Magazine

Rubles Across The Sea


A "surprise bid." That's the way much of the world press described the decision by Russian national airline Aeroflot to join in the pursuit of Italian carrier Alitalia. Europeans were also surprised last September when Moscow-based Vneshtorgbank spent $1 billion for a 5% stake in European aerospace concern EADS. The same goes for the $2.3 billion cash buyout last November of Oregon Steel Mills Inc. by Russian steelmaker Evraz—the country's largest overseas deal yet.

Get used to the surprises: There's a new breed of corporate dealmakers hailing from the east. Russian companies last year spent $13 billion on overseas acquisitions, up from $1 billion in 2002, according to market tracker Dealogic. Including spending on existing ventures, the Russian Central Bank says foreign direct investment from Russia last year totaled $18 billion, five times the level in 2002.

Russian companies can afford to splurge. The country is awash in cash from exports of oil, gas, and metals, which helped boost its current-account surplus to $94 billion last year. That is flowing into all corners of the economy, so even companies far removed from the energy sector have plenty of spending money. "It's hardly surprising that companies are looking for opportunities abroad," says Roland Nash, head of research at Moscow investment bank Renaissance Capital.

Russian money, though, doesn't always get a warm welcome. Gas giant Gazprom (OGZPY) sparked a media furor in Britain last year when it said it might bid for Centrica PLC, Britain's No. 1 gas supplier. Russian companies lost international deals worth $50 billion in 2006, in part because of political attitudes, Foreign Minister Sergei Lavrov told a meeting of business leaders in Moscow in February. As a result, Gazprom and others have hired Western public-relations consultants to polish their image.
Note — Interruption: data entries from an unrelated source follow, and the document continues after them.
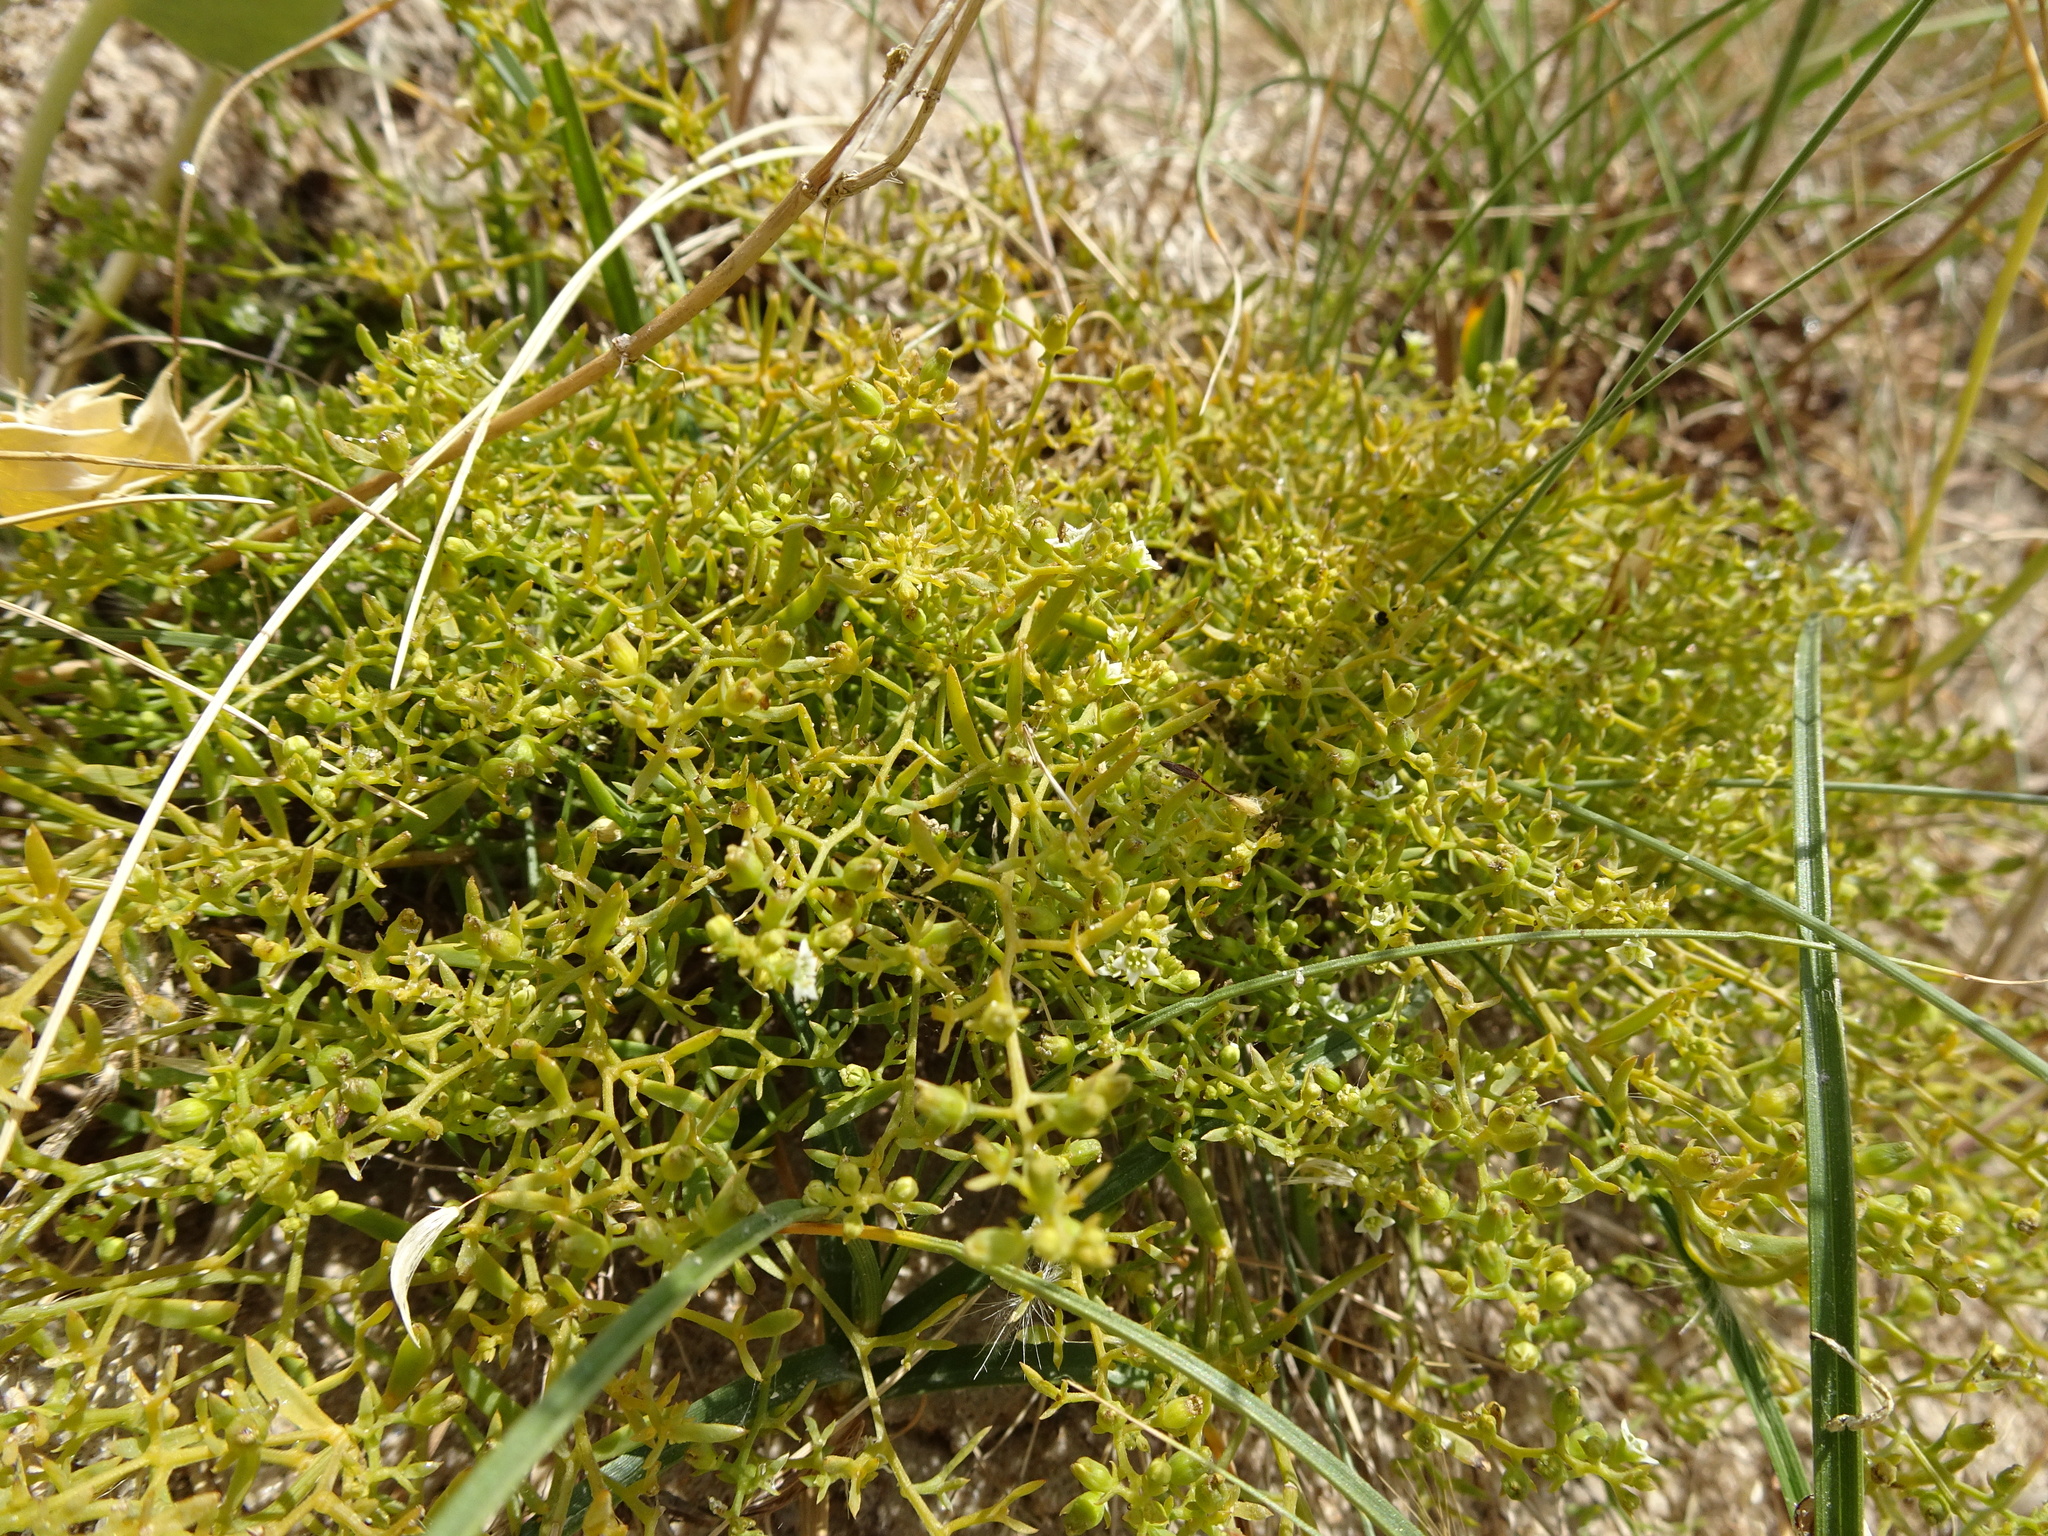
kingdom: Plantae
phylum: Tracheophyta
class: Magnoliopsida
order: Santalales
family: Thesiaceae
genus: Thesium
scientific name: Thesium humifusum
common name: Bastard-toadflax
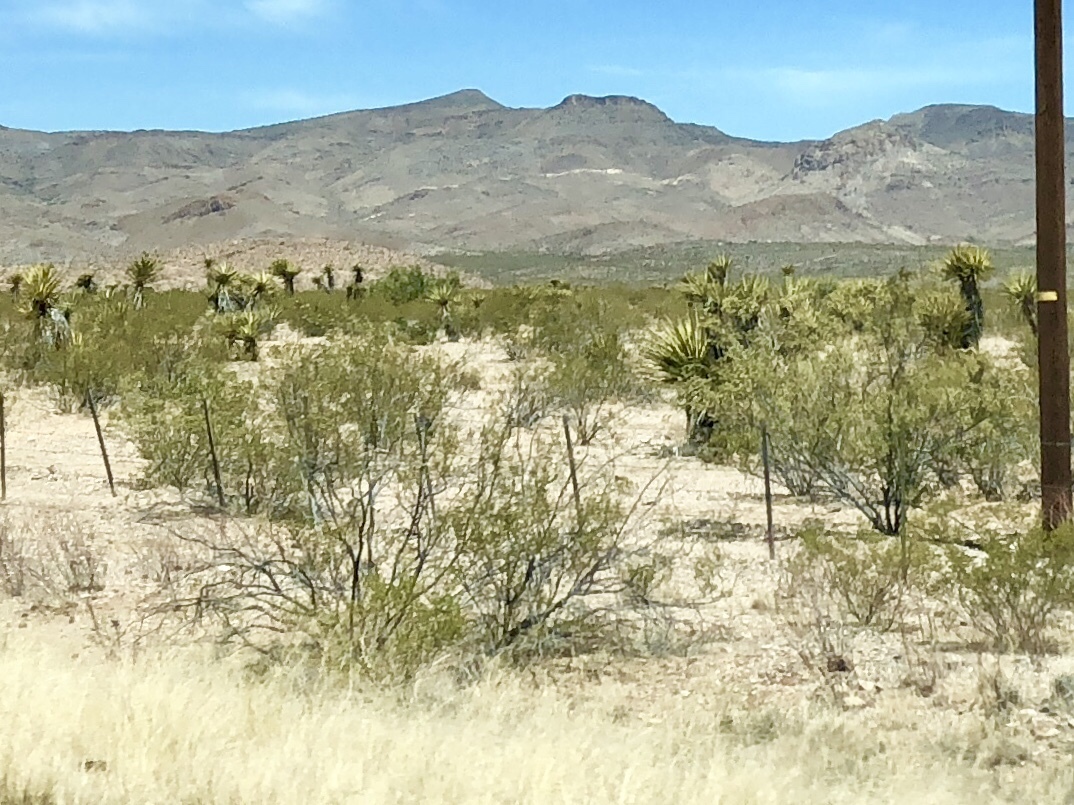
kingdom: Plantae
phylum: Tracheophyta
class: Magnoliopsida
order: Zygophyllales
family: Zygophyllaceae
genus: Larrea
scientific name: Larrea tridentata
Despite such obstacles, there's little doubt the Russian acquisition trend will intensify. Many big Russian companies see expansion into international markets as a necessary step in their development. Energy and metals groups want to move beyond raw materials into higher-profit areas such as refining and manufacturing. Steelmaker Evraz, controlled by tycoons Roman Abramovich and Alexander Abramov, is rumored to be considering a bid for Ipsco Inc. (IPS), a pipemaker in Illinois. (Evraz had no comment.) Russia's telecommunications companies are on the prowl, too. Altimo, a holding company that owns mobile-phone operator VimpelCom, has taken out a $1.5 billion loan to fund acquisitions in India, Indonesia, and Vietnam. "The saturation of the market means we are looking beyond Russia's borders," says Altimo Vice-President Kirill Babaev. These days, any such deal should come as no surprise.